Я перебираю это каждое утро, как чётки: она лгала, она использовала, она пришла за моей головой, она враг. Я раскладываю перед собой все причины ненавидеть её — ровные, логичные, неопровержимые. Я смотрю на них и жду, когда поднимется ненависть.
Ненависть не поднимается.
Вместо неё поднимается другое, и от этого другого мне хочется выть.
Я не могу перестать о ней думать. Ни на минуту.
Я просыпаюсь — и первая мысль о ней. Не «враг рядом», не «надо что-то решать» — а просто она, её лицо, то, как она вчера убрала прядь за ухо, как держала чашку, как сказала какую-то ерунду своим ровным голосом. Я еду на работу и ловлю себя на том, что еду быстрее обычного, потому что в конце пути — она. Я, который десять лет приходил первым, теперь прихожу первым ради того, чтобы успеть увидеть, как она войдёт.
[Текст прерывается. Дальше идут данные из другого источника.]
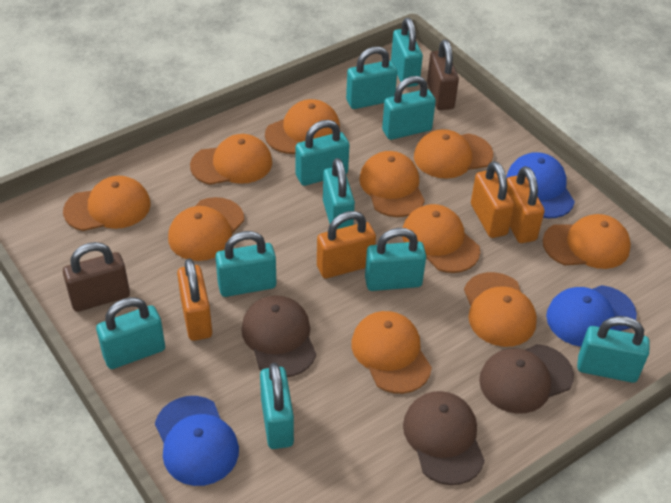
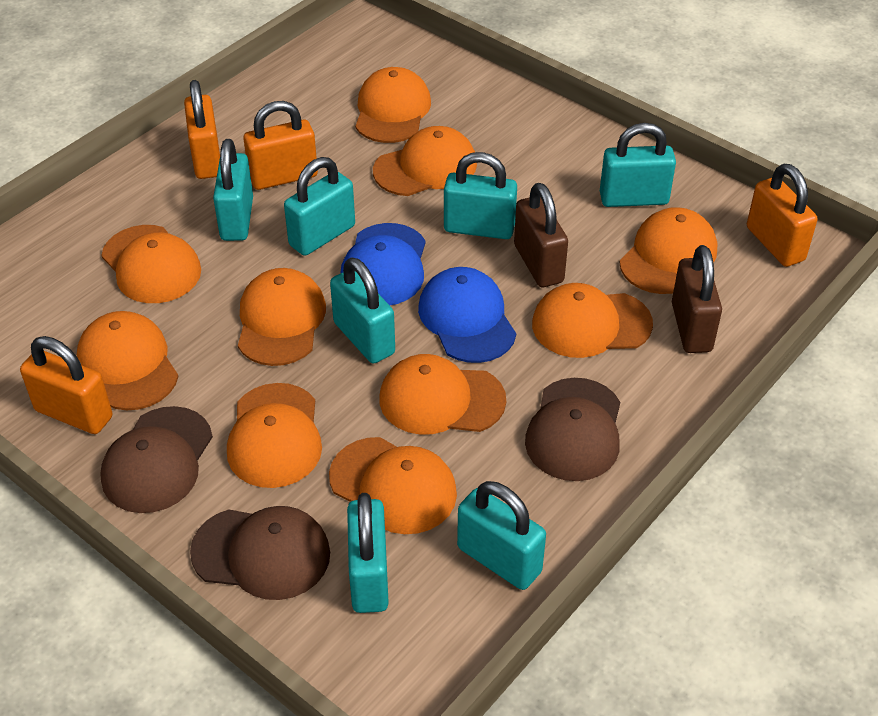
blue cap: 3 -> 2
turquoise padlock: 10 -> 7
Она входит — и у меня внутри всё рушится.
Каждый раз.
Я вижу её, и одновременно во мне случаются две несовместимые вещи: я вспоминаю, кто она, и меня обдаёт холодом предательства — и я вижу её, просто её, и меня обдаёт тем теплом, от которого я десять лет был отгорожен и которое теперь не выключается.
Она невыносимо желанна. Сейчас, когда нельзя, когда она враг, когда между нами труп её отца и моя вина, — желаннее, чем когда бы то ни было. Я смотрю на её руки на клавиатуре и помню эти руки на себе. Я смотрю на её губы и помню, как она впервые в жизни позволила себя поцеловать — мне, именно мне, человеку, которого пришла убить. Я помню её, спящую у меня на плече, доверчиво, как доверяют только те, кто перестал бояться. Это было четыре дня назад. И целую жизнь назад.
Она в полуметре от меня. И недосягаема, как другой берег.
Я могу встать, сделать четыре шага, открыть эту стеклянную дверь, и она будет на расстоянии руки. И я не могу сделать эти четыре шага. Между нами теперь не полметра стекла. Между нами две тысячи пятнадцатый год, имя, которого я не имел права забывать, и петля, в которую влез человек, чью жизнь я расчертил под ноль, не дав себе труда узнать его лицо.
Как мне хотеть женщину через её мёртвого отца?
И как мне не хотеть, если я только рядом с ней за много лет перестал быть один?
Я пытался один раз поговорить.
На второй день не выдержал, дождался вечера, когда все ушли, и зашёл к ней за стекло. Сел напротив, как садился в наши вечера, — и понял, что не знаю, зачем зашёл. Все вопросы, которые я приготовил, рассыпались.
— Сколько, — спросил я наконец. — Сколько из этого было правдой.
Она поняла, о чём я. Она всё понимает с полуслова, в этом и беда.
— Всё, — сказала она. — И ничего. Я пришла тебя уничтожить — это правда. И всё остальное тоже правда. Я не знаю, как это уживается. Оно просто уживается.